_Required action_
Go through the records, and copy each line in which the string "lines" is present.

_Supplied material_

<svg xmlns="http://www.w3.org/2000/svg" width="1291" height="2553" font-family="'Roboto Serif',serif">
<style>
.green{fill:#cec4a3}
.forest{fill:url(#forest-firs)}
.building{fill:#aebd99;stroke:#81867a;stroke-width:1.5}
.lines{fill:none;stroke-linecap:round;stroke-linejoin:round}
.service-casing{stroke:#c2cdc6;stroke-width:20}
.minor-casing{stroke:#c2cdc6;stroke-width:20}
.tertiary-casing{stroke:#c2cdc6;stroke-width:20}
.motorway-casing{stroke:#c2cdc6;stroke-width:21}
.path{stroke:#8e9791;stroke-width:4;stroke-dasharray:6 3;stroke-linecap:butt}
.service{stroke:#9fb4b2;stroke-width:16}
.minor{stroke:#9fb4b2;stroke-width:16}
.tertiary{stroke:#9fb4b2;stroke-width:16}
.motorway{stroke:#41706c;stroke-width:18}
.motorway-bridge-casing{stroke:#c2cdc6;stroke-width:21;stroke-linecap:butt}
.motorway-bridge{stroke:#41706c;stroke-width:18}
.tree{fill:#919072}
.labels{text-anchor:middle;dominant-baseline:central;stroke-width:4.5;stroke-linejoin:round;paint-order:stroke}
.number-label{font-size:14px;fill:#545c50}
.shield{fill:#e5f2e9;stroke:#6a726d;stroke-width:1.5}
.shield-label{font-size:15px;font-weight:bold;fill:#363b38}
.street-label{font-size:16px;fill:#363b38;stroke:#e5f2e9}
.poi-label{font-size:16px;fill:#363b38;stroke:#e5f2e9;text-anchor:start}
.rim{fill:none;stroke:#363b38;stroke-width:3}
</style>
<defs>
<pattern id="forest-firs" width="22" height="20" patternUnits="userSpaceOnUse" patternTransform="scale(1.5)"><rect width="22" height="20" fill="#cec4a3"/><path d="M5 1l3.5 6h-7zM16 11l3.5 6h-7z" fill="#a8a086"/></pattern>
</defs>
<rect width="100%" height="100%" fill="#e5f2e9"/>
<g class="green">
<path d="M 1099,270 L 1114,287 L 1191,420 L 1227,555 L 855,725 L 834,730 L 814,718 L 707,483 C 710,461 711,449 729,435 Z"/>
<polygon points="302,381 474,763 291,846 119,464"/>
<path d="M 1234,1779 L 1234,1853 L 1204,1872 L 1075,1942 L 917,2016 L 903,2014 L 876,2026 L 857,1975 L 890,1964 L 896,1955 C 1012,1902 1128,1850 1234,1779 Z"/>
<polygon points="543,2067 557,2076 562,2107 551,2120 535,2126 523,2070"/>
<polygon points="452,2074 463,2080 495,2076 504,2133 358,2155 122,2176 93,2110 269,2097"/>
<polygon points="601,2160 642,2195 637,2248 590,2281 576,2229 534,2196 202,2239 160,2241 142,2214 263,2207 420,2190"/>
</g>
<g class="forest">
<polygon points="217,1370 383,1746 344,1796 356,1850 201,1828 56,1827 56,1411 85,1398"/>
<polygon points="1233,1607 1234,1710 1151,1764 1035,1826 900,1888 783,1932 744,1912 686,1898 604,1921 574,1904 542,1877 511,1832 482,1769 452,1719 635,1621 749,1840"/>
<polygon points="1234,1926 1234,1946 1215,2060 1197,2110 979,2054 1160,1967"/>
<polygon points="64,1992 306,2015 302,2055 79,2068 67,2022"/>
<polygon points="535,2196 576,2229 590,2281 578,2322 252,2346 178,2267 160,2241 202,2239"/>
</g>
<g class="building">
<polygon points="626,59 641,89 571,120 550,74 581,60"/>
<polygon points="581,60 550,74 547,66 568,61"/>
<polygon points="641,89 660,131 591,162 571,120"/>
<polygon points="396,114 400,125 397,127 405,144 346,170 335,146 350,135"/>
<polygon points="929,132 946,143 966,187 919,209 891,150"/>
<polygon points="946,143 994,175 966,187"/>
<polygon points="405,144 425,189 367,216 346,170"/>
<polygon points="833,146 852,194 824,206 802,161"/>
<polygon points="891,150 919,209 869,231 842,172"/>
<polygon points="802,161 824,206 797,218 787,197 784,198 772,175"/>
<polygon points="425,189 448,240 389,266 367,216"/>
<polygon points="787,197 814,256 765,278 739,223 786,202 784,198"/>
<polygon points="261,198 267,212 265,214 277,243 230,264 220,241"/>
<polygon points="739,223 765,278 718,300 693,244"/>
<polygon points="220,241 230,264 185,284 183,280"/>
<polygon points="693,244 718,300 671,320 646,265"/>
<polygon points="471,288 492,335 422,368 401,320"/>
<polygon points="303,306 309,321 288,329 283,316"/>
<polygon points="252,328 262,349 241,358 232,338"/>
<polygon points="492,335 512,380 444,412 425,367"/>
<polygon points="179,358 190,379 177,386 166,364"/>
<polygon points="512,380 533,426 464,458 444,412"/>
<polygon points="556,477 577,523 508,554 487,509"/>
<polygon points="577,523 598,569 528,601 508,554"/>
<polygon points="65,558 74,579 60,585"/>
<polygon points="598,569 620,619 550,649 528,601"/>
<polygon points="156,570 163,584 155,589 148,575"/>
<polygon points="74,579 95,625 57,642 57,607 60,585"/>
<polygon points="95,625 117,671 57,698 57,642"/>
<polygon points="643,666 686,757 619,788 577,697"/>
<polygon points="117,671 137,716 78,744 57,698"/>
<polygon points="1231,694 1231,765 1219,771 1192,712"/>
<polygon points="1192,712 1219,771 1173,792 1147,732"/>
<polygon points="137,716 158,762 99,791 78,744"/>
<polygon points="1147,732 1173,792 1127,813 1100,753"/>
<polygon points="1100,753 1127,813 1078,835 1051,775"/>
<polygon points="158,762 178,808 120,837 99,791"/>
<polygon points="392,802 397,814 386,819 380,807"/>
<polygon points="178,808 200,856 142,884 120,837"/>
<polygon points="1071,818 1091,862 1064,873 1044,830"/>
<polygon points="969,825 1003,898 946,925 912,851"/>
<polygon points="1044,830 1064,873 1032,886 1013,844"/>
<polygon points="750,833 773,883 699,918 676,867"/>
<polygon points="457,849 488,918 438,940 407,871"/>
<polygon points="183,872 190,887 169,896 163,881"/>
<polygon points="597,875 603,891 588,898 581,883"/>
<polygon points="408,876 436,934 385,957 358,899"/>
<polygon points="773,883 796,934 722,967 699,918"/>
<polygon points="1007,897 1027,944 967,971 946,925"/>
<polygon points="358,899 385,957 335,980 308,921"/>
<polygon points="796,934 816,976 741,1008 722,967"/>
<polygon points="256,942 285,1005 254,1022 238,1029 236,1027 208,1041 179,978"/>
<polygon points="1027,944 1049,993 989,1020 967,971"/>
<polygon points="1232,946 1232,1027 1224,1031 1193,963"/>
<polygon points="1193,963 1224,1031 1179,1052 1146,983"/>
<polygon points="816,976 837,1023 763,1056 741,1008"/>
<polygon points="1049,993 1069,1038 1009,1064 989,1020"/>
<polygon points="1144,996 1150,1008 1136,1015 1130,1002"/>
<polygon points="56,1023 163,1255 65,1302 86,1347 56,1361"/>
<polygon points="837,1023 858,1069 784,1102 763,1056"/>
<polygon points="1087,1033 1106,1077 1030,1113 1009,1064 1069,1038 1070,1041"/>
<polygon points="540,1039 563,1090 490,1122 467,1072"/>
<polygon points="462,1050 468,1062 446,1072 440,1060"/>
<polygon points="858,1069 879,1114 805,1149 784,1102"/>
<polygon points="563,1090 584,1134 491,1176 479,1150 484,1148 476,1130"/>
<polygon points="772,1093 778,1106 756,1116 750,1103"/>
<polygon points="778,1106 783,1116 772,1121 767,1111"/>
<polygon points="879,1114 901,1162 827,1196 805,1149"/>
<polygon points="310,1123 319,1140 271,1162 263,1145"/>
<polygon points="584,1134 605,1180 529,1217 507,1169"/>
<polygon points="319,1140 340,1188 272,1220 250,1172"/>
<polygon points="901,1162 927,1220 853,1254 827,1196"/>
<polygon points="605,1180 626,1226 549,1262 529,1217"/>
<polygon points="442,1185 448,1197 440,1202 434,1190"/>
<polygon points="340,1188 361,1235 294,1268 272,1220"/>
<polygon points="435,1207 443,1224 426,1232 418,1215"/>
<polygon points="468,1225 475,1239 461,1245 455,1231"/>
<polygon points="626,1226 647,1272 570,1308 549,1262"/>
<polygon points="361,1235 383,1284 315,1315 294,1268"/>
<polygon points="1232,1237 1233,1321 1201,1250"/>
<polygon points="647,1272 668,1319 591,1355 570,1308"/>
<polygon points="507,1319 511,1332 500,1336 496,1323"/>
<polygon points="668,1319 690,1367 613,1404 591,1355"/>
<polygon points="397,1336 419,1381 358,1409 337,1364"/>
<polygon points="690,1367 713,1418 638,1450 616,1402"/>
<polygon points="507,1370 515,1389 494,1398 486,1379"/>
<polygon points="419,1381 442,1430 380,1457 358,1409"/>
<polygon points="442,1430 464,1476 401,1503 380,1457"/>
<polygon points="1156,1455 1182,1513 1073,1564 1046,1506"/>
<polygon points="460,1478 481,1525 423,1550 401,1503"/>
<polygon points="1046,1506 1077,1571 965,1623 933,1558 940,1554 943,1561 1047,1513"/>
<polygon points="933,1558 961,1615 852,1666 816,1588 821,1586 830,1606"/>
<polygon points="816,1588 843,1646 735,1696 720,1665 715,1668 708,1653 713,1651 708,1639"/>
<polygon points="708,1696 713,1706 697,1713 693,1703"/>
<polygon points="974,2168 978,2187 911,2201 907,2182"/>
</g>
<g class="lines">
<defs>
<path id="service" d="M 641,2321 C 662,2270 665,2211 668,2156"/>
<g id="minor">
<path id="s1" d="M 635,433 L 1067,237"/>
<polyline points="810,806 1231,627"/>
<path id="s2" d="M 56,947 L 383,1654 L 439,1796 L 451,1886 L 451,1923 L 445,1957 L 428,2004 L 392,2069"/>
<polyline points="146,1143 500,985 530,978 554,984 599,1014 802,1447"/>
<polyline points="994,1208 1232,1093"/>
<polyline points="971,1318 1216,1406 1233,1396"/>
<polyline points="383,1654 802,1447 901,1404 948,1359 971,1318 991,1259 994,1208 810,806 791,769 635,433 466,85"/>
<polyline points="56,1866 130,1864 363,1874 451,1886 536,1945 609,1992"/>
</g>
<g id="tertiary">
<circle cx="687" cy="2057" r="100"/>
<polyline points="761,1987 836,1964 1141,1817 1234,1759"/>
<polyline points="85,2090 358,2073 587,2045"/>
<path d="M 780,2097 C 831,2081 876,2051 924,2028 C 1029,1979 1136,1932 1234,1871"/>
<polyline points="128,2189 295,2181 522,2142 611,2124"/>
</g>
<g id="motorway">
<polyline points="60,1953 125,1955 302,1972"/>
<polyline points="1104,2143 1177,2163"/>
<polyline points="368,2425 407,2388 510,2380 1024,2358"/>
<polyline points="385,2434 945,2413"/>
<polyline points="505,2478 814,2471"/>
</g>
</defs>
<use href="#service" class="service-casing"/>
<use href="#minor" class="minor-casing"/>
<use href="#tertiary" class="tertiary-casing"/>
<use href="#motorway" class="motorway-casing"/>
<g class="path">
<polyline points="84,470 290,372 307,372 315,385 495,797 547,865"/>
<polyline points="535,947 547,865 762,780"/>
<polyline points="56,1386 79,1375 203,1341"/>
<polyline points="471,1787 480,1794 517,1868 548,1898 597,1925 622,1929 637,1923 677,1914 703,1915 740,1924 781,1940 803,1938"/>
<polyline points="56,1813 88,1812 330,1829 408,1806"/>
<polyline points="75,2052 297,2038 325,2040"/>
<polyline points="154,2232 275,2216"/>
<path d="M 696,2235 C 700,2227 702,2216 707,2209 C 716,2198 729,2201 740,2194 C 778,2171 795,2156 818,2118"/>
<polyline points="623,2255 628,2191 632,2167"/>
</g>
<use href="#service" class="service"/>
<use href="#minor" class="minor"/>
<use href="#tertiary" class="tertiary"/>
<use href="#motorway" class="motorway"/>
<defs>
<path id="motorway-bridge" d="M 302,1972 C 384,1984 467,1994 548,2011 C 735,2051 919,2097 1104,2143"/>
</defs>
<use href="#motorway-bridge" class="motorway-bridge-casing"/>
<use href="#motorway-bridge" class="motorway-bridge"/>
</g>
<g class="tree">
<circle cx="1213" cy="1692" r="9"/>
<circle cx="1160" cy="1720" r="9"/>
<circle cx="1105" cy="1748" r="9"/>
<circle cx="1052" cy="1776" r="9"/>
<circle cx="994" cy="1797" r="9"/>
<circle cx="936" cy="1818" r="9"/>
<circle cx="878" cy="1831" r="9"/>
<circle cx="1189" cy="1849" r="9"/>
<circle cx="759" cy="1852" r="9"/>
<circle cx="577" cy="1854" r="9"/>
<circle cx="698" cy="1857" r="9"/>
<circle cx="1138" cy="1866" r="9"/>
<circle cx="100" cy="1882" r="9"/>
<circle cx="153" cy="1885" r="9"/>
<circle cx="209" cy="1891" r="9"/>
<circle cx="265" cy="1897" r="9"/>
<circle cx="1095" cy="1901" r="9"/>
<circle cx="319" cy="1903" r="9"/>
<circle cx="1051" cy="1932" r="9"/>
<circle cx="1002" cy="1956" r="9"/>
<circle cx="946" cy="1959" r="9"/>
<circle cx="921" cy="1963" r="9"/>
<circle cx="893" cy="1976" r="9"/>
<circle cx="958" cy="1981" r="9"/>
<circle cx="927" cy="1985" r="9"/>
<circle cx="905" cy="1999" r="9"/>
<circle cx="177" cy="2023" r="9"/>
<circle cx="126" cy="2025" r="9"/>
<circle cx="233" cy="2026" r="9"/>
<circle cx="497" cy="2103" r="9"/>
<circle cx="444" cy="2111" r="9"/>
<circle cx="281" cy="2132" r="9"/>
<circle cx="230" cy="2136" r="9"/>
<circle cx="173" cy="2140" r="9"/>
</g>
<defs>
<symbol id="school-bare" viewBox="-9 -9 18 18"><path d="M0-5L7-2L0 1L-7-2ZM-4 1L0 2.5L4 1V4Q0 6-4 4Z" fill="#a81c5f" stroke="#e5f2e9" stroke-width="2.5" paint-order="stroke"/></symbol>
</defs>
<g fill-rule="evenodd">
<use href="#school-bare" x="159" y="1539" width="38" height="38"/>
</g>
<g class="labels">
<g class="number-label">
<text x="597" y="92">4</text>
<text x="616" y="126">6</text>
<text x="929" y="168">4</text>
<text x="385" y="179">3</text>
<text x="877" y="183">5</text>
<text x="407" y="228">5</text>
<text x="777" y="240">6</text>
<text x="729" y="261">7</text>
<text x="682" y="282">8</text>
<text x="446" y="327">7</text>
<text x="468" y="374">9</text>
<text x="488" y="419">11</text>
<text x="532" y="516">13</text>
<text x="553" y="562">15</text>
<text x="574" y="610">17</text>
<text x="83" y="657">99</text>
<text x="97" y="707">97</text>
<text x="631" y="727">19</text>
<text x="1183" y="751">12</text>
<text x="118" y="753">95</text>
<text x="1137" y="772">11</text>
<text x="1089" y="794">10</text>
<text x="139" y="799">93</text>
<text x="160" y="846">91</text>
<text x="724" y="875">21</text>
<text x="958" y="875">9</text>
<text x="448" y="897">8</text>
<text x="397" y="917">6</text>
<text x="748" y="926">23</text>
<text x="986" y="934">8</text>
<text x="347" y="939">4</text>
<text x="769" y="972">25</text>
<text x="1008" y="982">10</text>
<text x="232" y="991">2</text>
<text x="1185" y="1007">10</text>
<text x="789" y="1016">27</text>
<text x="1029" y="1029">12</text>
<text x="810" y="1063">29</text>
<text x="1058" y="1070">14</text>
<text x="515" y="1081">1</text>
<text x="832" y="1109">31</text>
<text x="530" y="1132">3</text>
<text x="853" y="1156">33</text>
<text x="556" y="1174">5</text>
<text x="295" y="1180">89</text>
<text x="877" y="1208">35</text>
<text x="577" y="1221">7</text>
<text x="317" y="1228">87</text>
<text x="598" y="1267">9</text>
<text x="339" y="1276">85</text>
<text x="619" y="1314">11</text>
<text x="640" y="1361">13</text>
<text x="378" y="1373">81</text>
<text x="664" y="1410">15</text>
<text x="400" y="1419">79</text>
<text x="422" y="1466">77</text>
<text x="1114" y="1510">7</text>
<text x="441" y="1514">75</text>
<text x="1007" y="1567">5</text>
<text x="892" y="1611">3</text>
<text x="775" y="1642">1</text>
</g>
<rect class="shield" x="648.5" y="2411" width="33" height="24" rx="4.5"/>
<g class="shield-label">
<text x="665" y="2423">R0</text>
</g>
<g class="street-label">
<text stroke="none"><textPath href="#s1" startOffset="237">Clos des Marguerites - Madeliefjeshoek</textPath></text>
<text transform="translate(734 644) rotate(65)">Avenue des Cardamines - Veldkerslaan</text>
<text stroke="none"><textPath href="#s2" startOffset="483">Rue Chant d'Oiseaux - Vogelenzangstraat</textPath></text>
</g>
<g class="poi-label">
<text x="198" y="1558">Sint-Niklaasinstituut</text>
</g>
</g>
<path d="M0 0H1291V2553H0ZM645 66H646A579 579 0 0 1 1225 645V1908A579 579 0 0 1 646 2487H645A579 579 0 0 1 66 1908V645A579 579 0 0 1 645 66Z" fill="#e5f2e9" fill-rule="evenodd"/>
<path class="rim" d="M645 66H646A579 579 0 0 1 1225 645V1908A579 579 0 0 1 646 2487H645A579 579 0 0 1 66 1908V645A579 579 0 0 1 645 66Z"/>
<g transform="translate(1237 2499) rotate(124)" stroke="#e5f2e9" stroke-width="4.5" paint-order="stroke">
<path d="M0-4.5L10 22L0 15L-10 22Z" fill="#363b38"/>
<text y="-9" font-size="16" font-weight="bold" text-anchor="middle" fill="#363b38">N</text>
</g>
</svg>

_Output for this exercise_
.lines{fill:none;stroke-linecap:round;stroke-linejoin:round}
<g class="lines">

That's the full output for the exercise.